Provided material:
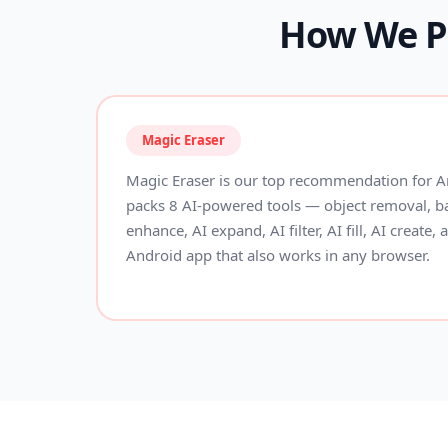
How We Pi
Magic Eraser
Magic Eraser is our top recommendation for An
packs 8 AI-powered tools — object removal, 
enhance, AI expand, AI filter, AI fill, AI create,
Android app that also works in any browser.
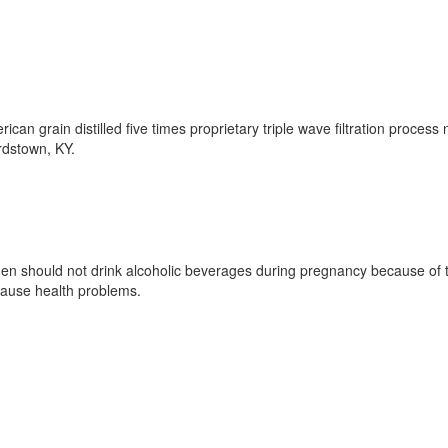
rican grain distilled five times proprietary triple wave filtration proces
ardstown, KY.
should not drink alcoholic beverages during pregnancy because of the
 cause health problems.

Task to complete: Return the line containing "packs 8 AI-powered" and every line after it through the end of the records above, exactly and nothing else, but not the pictures.

Response area:
packs 8 AI-powered tools — object removal, 
enhance, AI expand, AI filter, AI fill, AI create,
Android app that also works in any browser.
rican grain distilled five times proprietary triple wave filtration proces
ardstown, KY.
should not drink alcoholic beverages during pregnancy because of the
 cause health problems.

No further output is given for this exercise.